Что правда, то правда, Алексей ни с кем из ребят никогда не дерется. Но зато как свирепо он схватывается с Толей. И глупая привычка – всегда начинает с ультиматума:
– Отстань – съешь!
Глаза у брата останавливаются:
– Не лезь, говорю, сейчас будешь вопить: «Мама!»
Толя обычно доводил дело до конца и вскоре действительно кричал: «Мама!» Конечно, при этом он и сам, как мог, защищался.
У дяди многое напоминало об Алексее. Особенно в физкабинете. Только и слышишь от дяди: «Это Алексей постарался». Толя же долгое время побаивался хрупких колб и нескладных электрических машин: у него было предчувствие, что тут недалеко и до беды. И беда не заставила себя ждать. Как-то вечером Толя поставил большую лампу не на металлическую треногу (откуда ему было знать, что воздух в лампу поступает снизу), а прямо на стол. И часа не прошло, как все было готово, аккуратный бархатный слой сажи украшал все, что стояло, лежало и висело в физкабинете. «Да разве ты – Алеша», – прочел Толя в почужевших дядиных глазах.
Домой тянуло все сильней. Совсем по-детски ему хотелось увидеть маму! Нет, не увидеть. Когда восходит солнце, человек встречает его не одними глазами, он всего себя подставляет солнцу. Увидеть маму – это почувствовать ее взгляд на себе, теплоту ее глаз. Толя любил представлять тот миг, когда оставшиеся до летних каникул месяцы, дни, часы будут уже в прошлом. Он пройдет через двор, вступит в сени, возьмется на ощупь за косо поставленную скобку, от которой еще не отвыкла рука…
И вот он, этот миг. Толя почти бежит через узкий двор. Сразу приметил новую скамейку и курятник – Алексей постарался. Засматривает в окна, заранее улыбаясь, распахивает перед дядей дверь в сени.
– Принимайте своего бурсака, – проговорил в теплый полумрак кухни дядя.

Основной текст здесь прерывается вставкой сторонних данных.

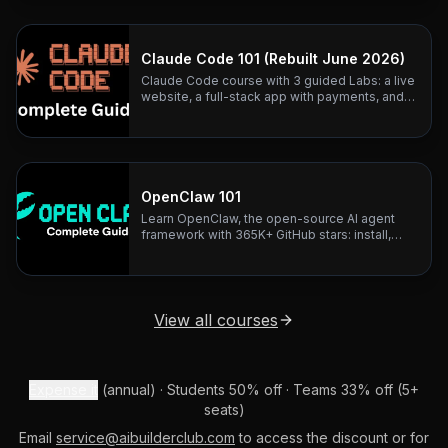
architecture teardowns.
Claude Code 101 (Rebuilt June 2026)
Claude Code course with 3 guided Labs: a live
website, a full-stack app with payments, and
business automation. Rebuilt June 2026.
OpenClaw 101
Learn OpenClaw, the open-source AI agent
framework with 365K+ GitHub stars: install,
configure, and connect any LLM to 20+
messaging platforms.
View all courses
Expense it
(annual) · Students 50% off · Teams 33% off (5+
seats)
Email
service@aibuilderclub.com
to access the discount or for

Толя стоял на пороге и напряженно ожидал чуда, И чудо свершилось: откинув марлевую занавеску, из столовой вышла о н а.
В то остановившееся мгновение, пока она стояла у голубой занавески с чем-то темным в руках и не знала, куда девать это темное, Толя впервые увидел мать со стороны. Раньше, когда он привычно видел ее каждый день, его застал бы врасплох вопрос: какая она, его мама, какие у нее глаза, какое лицо? В детстве он говорил: «Моя мама самая красивая». Но он точно так же сказал бы: «Солнце самое солнечное». Она такая, какая есть, другая – это уже не мама. Глазам ее, походке, лицу он мог бы дать лишь одно определение: мамино. Серые, черные, карие глаза – это у других, у мамы они – ласковые или сердитые.